Task goal:
Below are the records; collect from them each line containing the string "protein".

• • • • •

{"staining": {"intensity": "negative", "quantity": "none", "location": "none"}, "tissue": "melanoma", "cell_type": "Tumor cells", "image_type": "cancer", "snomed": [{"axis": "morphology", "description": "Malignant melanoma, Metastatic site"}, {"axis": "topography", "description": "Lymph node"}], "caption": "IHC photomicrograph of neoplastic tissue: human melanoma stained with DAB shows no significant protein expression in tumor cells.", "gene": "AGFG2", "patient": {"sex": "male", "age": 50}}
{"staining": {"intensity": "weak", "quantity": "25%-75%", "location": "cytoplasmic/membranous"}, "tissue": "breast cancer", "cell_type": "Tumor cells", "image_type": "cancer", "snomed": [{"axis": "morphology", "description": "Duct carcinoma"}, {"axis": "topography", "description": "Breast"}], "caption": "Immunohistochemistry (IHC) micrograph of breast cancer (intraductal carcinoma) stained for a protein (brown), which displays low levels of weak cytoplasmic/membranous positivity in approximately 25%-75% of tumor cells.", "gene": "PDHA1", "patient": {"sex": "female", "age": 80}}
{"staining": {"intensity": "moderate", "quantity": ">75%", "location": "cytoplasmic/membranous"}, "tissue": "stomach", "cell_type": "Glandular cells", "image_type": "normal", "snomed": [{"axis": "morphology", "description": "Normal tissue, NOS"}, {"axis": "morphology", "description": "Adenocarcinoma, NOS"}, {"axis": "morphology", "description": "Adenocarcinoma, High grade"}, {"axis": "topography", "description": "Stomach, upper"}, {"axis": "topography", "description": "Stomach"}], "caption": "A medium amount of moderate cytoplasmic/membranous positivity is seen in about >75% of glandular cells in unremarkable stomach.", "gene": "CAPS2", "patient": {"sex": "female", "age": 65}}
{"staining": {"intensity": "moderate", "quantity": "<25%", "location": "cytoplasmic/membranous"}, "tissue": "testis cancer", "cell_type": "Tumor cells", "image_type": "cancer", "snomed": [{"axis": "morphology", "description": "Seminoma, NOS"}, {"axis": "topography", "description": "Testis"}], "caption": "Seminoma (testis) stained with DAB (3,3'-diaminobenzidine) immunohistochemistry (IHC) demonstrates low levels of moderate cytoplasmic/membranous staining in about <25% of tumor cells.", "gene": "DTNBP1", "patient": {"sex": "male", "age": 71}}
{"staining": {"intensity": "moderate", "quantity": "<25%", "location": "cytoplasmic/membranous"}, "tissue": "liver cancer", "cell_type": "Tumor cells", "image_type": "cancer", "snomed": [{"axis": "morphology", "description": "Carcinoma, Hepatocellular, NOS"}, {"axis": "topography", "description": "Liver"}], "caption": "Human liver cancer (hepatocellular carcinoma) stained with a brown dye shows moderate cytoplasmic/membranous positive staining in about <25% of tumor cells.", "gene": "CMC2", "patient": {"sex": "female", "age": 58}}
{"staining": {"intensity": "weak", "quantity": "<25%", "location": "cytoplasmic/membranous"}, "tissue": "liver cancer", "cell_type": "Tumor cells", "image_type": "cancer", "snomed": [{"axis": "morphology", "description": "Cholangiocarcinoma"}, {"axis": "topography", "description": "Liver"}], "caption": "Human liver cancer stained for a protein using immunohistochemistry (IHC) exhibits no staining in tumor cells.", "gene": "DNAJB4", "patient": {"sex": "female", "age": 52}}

• • • • •

Exercise answer:
{"staining": {"intensity": "negative", "quantity": "none", "location": "none"}, "tissue": "melanoma", "cell_type": "Tumor cells", "image_type": "cancer", "snomed": [{"axis": "morphology", "description": "Malignant melanoma, Metastatic site"}, {"axis": "topography", "description": "Lymph node"}], "caption": "IHC photomicrograph of neoplastic tissue: human melanoma stained with DAB shows no significant protein expression in tumor cells.", "gene": "AGFG2", "patient": {"sex": "male", "age": 50}}
{"staining": {"intensity": "weak", "quantity": "25%-75%", "location": "cytoplasmic/membranous"}, "tissue": "breast cancer", "cell_type": "Tumor cells", "image_type": "cancer", "snomed": [{"axis": "morphology", "description": "Duct carcinoma"}, {"axis": "topography", "description": "Breast"}], "caption": "Immunohistochemistry (IHC) micrograph of breast cancer (intraductal carcinoma) stained for a protein (brown), which displays low levels of weak cytoplasmic/membranous positivity in approximately 25%-75% of tumor cells.", "gene": "PDHA1", "patient": {"sex": "female", "age": 80}}
{"staining": {"intensity": "weak", "quantity": "<25%", "location": "cytoplasmic/membranous"}, "tissue": "liver cancer", "cell_type": "Tumor cells", "image_type": "cancer", "snomed": [{"axis": "morphology", "description": "Cholangiocarcinoma"}, {"axis": "topography", "description": "Liver"}], "caption": "Human liver cancer stained for a protein using immunohistochemistry (IHC) exhibits no staining in tumor cells.", "gene": "DNAJB4", "patient": {"sex": "female", "age": 52}}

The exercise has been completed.